ECBが0.25%追加利下げ、成長鈍化に対応
欧州中央銀行(ECB)は12日、インフレと経済成長の鈍化を受けて0.25%の追加利下げに踏み切った。本部で7月撮影。(2024年 ロイター/Jana Rodenbusch/File Photo)
Balazs Koranyi Francesco Canepa
[フランクフルト 12日 ロイター] - 欧州中央銀行(ECB)は12日、インフレと経済成長の鈍化を受けて0.25%の追加利下げに踏み切った。
6月に続き主要政策金利の中銀預金金利を3.75%から3.50%に引き下げたが、決定は会合ごとに実施し特定の道筋に事前にコミットしないとのガイダンスを維持した。
声明では「インフレ見通し、基調インフレの動向、金融政策の伝達程度に関する最新の評価に基づき、金融政策の制限の度合いを緩和する措置を講じることが適切と理事会は判断した」と述べた。
その上で「理事会は引き続き、データに依存して会合ごとに適切な水準と制約期間を決定する」とし、「特定の金利の道筋を事前に確約することはない」と述べた。
「賃金が依然高いペースで上昇しており域内のインフレ率は依然として高い」と指摘。
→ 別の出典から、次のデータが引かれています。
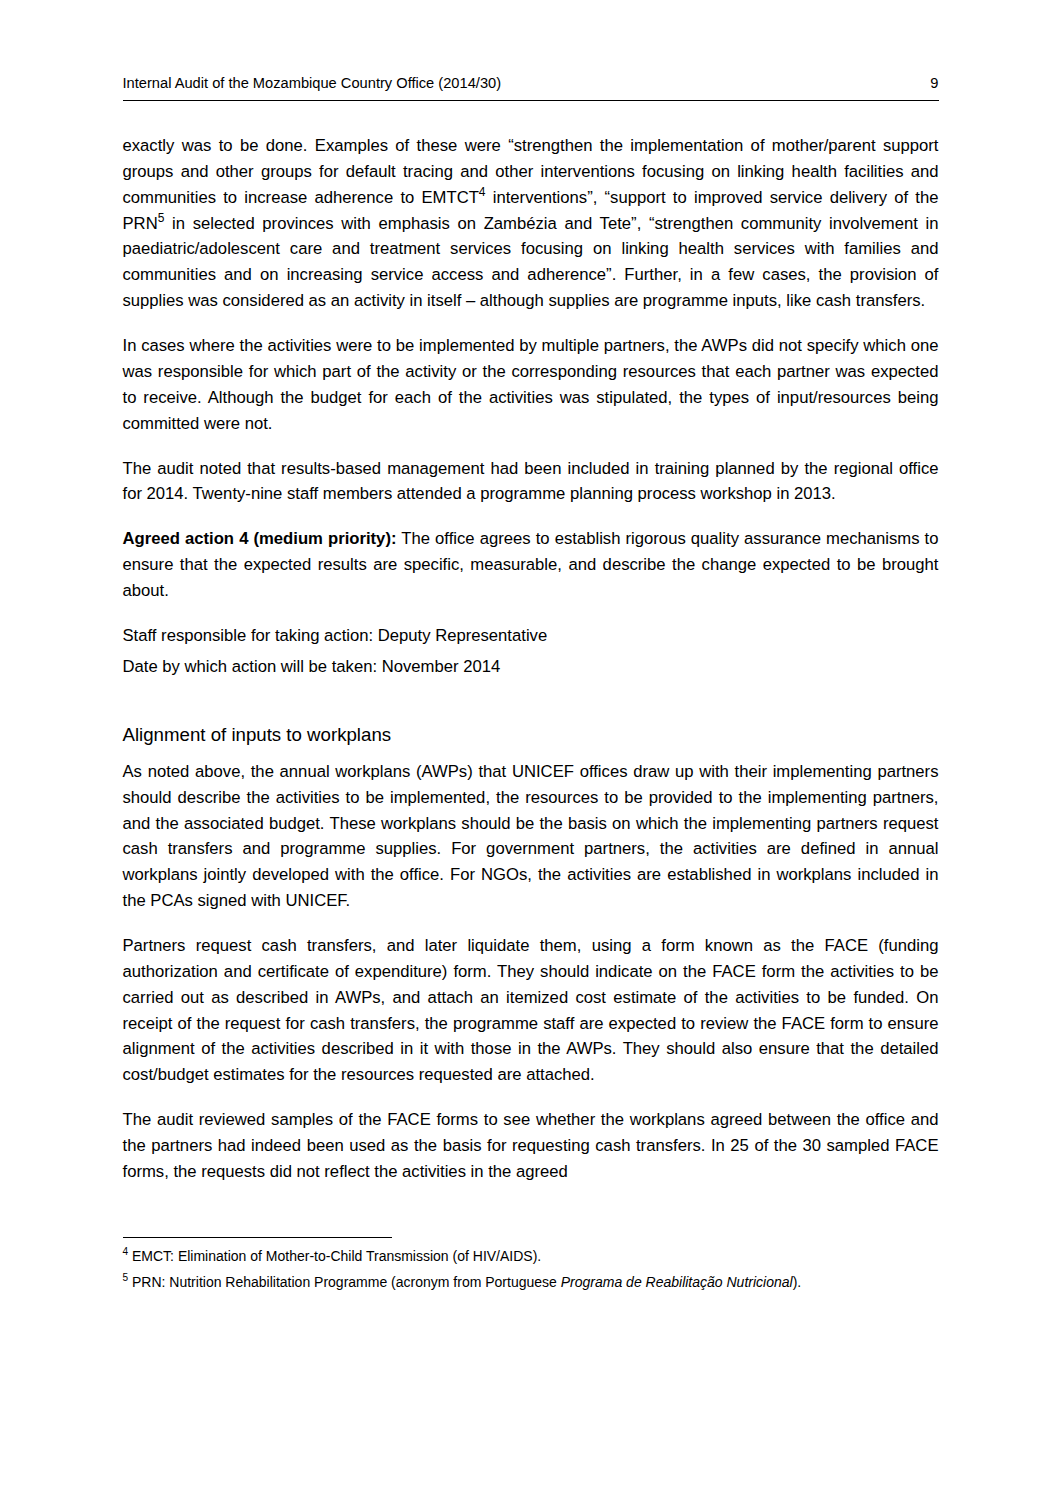Internal Audit of the Mozambique Country Office (2014/30) 9
exactly was to be done. Examples of these were “strengthen the implementation of mother/parent support groups and other groups for default tracing and other interventions focusing on linking health facilities and communities to increase adherence to EMTCT4 interventions”, “support to improved service delivery of the PRN5 in selected provinces with emphasis on Zambézia and Tete”, “strengthen community involvement in paediatric/adolescent care and treatment services focusing on linking health services with families and communities and on increasing service access and adherence”. Further, in a few cases, the provision of supplies was considered as an activity in itself – although supplies are programme inputs, like cash transfers.
In cases where the activities were to be implemented by multiple partners, the AWPs did not specify which one was responsible for which part of the activity or the corresponding resources that each partner was expected to receive. Although the budget for each of the activities was stipulated, the types of input/resources being committed were not.
The audit noted that results-based management had been included in training planned by the regional office for 2014. Twenty-nine staff members attended a programme planning process workshop in 2013.
Agreed action 4 (medium priority): The office agrees to establish rigorous quality assurance mechanisms to ensure that the expected results are specific, measurable, and describe the change expected to be brought about.
Staff responsible for taking action: Deputy Representative
Date by which action will be taken: November 2014
Alignment of inputs to workplans
As noted above, the annual workplans (AWPs) that UNICEF offices draw up with their implementing partners should describe the activities to be implemented, the resources to be provided to the implementing partners, and the associated budget. These workplans should be the basis on which the implementing partners request cash transfers and programme supplies. For government partners, the activities are defined in annual workplans jointly developed with the office. For NGOs, the activities are established in workplans included in the PCAs signed with UNICEF.
Partners request cash transfers, and later liquidate them, using a form known as the FACE (funding authorization and certificate of expenditure) form. They should indicate on the FACE form the activities to be carried out as described in AWPs, and attach an itemized cost estimate of the activities to be funded. On receipt of the request for cash transfers, the programme staff are expected to review the FACE form to ensure alignment of the activities described in it with those in the AWPs. They should also ensure that the detailed cost/budget estimates for the resources requested are attached.
The audit reviewed samples of the FACE forms to see whether the workplans agreed between the office and the partners had indeed been used as the basis for requesting cash transfers. In 25 of the 30 sampled FACE forms, the requests did not reflect the activities in the agreed
4 EMCT: Elimination of Mother-to-Child Transmission (of HIV/AIDS).
5 PRN: Nutrition Rehabilitation Programme (acronym from Portuguese Programa de Reabilitação Nutricional).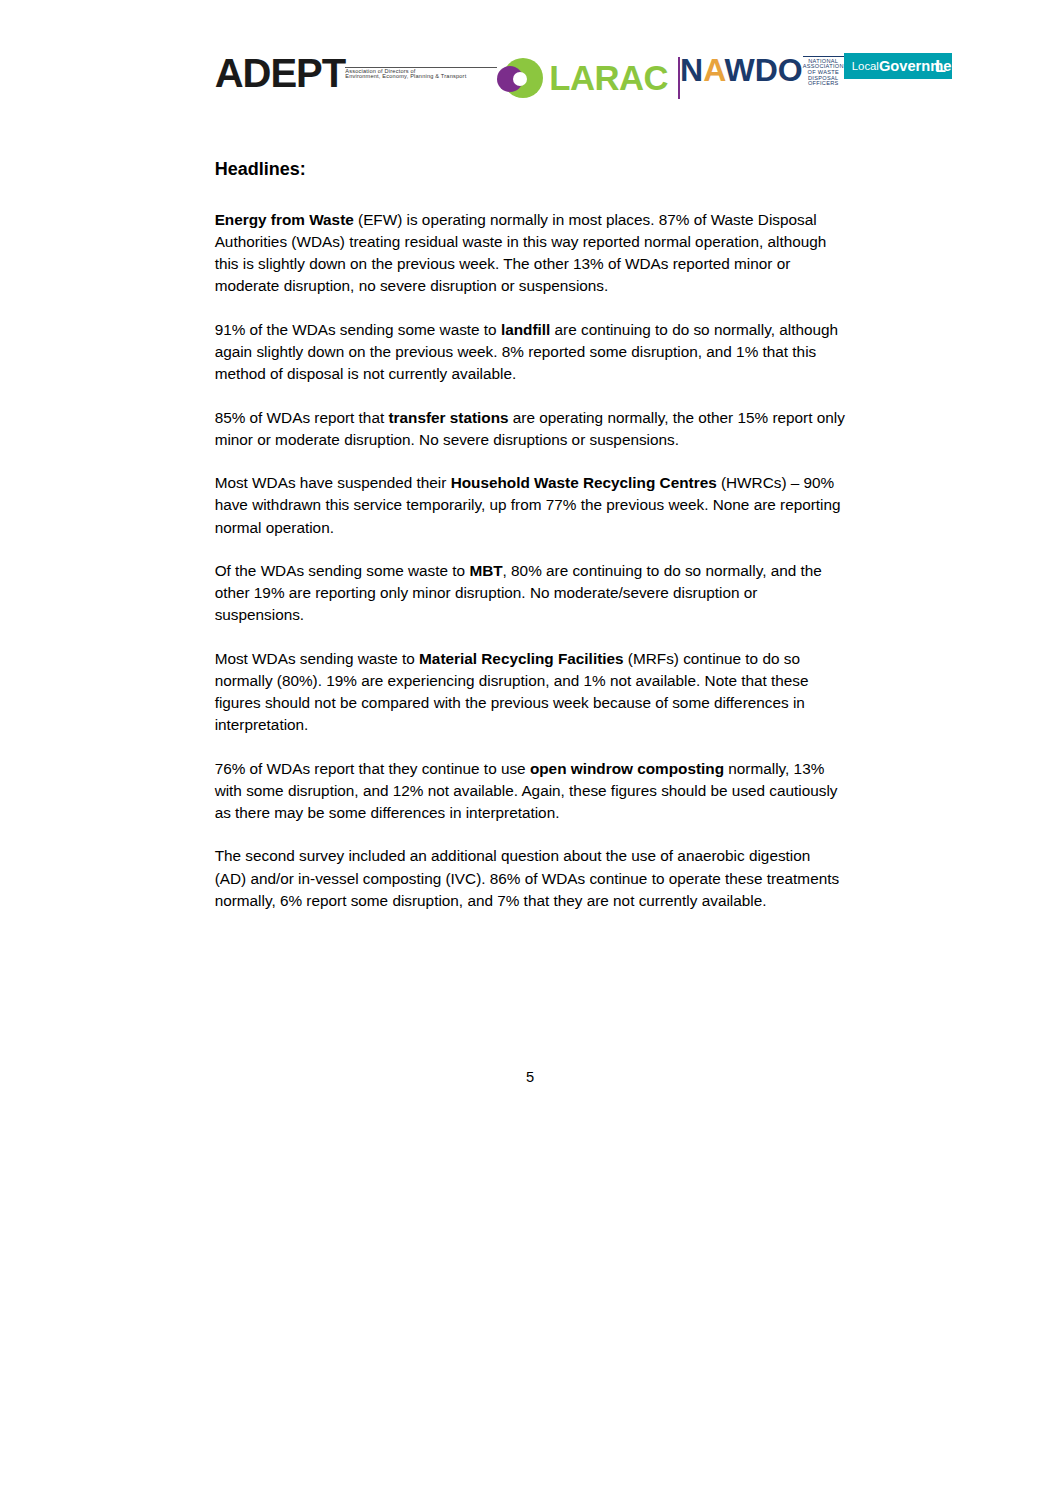ADEPT
Association of Directors of
Environment, Economy, Planning & Transport
LARAC
NAWDO
NATIONAL ASSOCIATION OF WASTE DISPOSAL OFFICERS
L
Local
Government
Association
Headlines:
Energy from Waste (EFW) is operating normally in most places. 87% of Waste Disposal Authorities (WDAs) treating residual waste in this way reported normal operation, although this is slightly down on the previous week. The other 13% of WDAs reported minor or moderate disruption, no severe disruption or suspensions.
91% of the WDAs sending some waste to landfill are continuing to do so normally, although again slightly down on the previous week. 8% reported some disruption, and 1% that this method of disposal is not currently available.
85% of WDAs report that transfer stations are operating normally, the other 15% report only minor or moderate disruption. No severe disruptions or suspensions.
Most WDAs have suspended their Household Waste Recycling Centres (HWRCs) – 90% have withdrawn this service temporarily, up from 77% the previous week. None are reporting normal operation.
Of the WDAs sending some waste to MBT, 80% are continuing to do so normally, and the other 19% are reporting only minor disruption. No moderate/severe disruption or suspensions.
Most WDAs sending waste to Material Recycling Facilities (MRFs) continue to do so normally (80%). 19% are experiencing disruption, and 1% not available. Note that these figures should not be compared with the previous week because of some differences in interpretation.
76% of WDAs report that they continue to use open windrow composting normally, 13% with some disruption, and 12% not available. Again, these figures should be used cautiously as there may be some differences in interpretation.
The second survey included an additional question about the use of anaerobic digestion (AD) and/or in-vessel composting (IVC). 86% of WDAs continue to operate these treatments normally, 6% report some disruption, and 7% that they are not currently available.
5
「だが、労働コスト圧力は緩やかになり、賃金上昇がインフレに与える影響を利益が部分的に緩和している」とした。
ラガルド総裁も記者会見で「われわれは特定の金利経路を事前に約束しているわけではない」と強調。「一連の指標を精査している」とした上で、統計的ベース効果のため、9月のインフレ率は低水準になる可能性が高いと指摘した。
また、ユーロ圏のインフレは全体的な労働コスト圧力が緩和され企業によって吸収される一方で、賃金上昇が引き続き上昇に寄与しているという複雑な見通しを示した。
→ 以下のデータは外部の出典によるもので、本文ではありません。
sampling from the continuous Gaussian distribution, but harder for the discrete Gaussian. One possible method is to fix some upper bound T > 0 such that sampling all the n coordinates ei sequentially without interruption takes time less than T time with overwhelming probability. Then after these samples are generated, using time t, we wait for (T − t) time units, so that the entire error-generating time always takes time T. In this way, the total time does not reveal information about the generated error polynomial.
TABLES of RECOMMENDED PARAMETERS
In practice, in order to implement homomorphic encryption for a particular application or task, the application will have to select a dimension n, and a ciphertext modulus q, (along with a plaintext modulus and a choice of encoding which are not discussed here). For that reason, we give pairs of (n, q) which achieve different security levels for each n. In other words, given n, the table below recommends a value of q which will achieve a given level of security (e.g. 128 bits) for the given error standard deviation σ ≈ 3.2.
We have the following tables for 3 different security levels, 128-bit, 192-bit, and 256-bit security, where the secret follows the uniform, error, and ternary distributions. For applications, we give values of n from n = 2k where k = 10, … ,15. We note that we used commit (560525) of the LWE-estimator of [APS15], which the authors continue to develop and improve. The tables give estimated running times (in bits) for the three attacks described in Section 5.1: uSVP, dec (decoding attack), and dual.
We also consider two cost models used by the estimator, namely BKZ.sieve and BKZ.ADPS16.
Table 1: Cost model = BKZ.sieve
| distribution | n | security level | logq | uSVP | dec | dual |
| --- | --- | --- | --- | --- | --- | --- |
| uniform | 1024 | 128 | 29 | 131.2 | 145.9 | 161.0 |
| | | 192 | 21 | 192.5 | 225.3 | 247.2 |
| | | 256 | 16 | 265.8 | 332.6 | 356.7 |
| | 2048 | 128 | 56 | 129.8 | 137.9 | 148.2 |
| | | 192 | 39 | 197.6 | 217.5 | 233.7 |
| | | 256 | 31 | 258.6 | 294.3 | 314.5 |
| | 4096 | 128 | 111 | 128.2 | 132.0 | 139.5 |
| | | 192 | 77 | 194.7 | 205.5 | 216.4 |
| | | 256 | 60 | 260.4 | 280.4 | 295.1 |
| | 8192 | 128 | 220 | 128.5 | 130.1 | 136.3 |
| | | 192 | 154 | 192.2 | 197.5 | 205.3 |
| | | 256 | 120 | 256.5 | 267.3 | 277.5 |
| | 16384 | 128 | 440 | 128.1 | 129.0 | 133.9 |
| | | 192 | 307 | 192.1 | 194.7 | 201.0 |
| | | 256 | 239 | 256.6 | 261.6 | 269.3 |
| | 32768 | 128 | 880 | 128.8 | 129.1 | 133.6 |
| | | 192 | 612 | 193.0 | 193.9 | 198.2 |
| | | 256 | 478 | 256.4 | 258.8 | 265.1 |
ユーロ圏の市場はほとんど変動しなかった。将来の金利の道筋に関する手がかりがなかったためだ。アナリストはこれをECBの慎重さの証拠と解釈した。
INGのマクロ部門グローバル責任者、カーステン・ブルゼスキ氏は「ECBのインフレ上昇予測はかなり慎重な傾向にあるため、より積極的な利下げを行う前に完全に(インフレ鎮静化の)確信を得たいと考えているだろう」と述べた。
四半期ごとに発表するECBのスタッフ予想によると、今年の成長率は6月の予想を若干下回る一方、インフレ率が目標に戻るのは来年後半と見られている。
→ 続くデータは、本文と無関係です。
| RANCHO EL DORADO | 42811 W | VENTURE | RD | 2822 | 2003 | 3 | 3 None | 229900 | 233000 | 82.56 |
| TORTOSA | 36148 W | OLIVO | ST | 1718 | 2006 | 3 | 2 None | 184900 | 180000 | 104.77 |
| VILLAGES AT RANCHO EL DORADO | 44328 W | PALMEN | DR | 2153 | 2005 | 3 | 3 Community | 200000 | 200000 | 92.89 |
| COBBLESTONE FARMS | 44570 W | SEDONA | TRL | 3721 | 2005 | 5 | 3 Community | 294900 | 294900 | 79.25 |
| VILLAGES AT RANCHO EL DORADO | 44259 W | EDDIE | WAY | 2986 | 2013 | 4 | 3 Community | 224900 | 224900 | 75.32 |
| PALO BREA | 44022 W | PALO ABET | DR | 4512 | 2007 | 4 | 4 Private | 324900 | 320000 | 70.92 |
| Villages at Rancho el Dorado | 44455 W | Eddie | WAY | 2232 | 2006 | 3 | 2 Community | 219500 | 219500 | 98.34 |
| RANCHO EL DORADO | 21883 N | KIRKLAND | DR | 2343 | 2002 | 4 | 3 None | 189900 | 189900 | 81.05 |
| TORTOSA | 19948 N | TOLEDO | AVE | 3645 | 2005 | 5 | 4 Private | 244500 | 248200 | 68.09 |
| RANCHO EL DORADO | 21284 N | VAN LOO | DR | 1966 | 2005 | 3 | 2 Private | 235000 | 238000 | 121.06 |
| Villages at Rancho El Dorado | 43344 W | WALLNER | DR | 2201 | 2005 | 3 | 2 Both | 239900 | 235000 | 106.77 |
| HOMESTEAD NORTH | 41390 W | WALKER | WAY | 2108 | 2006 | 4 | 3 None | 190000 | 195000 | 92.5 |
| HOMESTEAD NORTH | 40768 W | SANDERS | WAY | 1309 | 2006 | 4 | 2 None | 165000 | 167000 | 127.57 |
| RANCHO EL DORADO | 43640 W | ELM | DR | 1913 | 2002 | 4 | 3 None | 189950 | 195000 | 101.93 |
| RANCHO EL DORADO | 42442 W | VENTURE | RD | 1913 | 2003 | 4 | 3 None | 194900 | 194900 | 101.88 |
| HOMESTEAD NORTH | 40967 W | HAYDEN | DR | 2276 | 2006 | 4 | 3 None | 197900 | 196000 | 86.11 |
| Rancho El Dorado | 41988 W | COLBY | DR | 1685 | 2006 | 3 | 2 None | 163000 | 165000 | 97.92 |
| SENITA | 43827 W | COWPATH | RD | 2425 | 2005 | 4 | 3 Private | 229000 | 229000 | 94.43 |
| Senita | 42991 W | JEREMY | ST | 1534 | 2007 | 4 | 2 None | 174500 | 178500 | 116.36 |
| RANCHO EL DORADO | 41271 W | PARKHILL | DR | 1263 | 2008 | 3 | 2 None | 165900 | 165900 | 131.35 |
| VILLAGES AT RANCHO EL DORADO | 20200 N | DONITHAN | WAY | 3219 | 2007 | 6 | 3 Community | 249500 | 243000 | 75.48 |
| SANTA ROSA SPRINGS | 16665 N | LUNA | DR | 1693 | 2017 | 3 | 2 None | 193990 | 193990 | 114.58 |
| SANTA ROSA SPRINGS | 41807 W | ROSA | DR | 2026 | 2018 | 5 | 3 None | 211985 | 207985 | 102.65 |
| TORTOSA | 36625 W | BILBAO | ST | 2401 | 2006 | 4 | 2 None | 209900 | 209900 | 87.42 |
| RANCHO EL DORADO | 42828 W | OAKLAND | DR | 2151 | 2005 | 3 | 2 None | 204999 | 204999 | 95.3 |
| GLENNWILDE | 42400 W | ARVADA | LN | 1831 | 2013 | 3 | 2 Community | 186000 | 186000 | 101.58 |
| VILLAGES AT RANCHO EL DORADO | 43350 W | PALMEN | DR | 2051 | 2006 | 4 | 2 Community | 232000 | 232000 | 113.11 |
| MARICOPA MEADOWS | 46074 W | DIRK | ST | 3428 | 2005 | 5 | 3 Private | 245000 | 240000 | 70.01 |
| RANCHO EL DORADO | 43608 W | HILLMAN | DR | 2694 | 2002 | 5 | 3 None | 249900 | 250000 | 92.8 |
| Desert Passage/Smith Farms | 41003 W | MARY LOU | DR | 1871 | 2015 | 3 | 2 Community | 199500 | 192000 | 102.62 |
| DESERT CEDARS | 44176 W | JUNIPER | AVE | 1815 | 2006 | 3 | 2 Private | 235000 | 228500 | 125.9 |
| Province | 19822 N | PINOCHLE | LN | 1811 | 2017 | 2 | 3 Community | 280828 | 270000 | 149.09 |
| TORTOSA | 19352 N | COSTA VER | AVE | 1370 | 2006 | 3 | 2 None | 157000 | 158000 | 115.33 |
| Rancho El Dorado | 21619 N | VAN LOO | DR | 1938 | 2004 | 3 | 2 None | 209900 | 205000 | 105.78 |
預金金利は0.25%ポイント引き下げたが、リファイナンス金利は以前から予告されていた技術的調整により、0.60%ポイント引き下げ3.65%とした。両金利の差は2019年9月以降50ベーシスポイント(bp)に設定されていたが、銀行間融資を促すため3月、今回から金利差を15bpに縮小するとしていた。限界貸出金利も0.60%引き下げられ3.90%とした。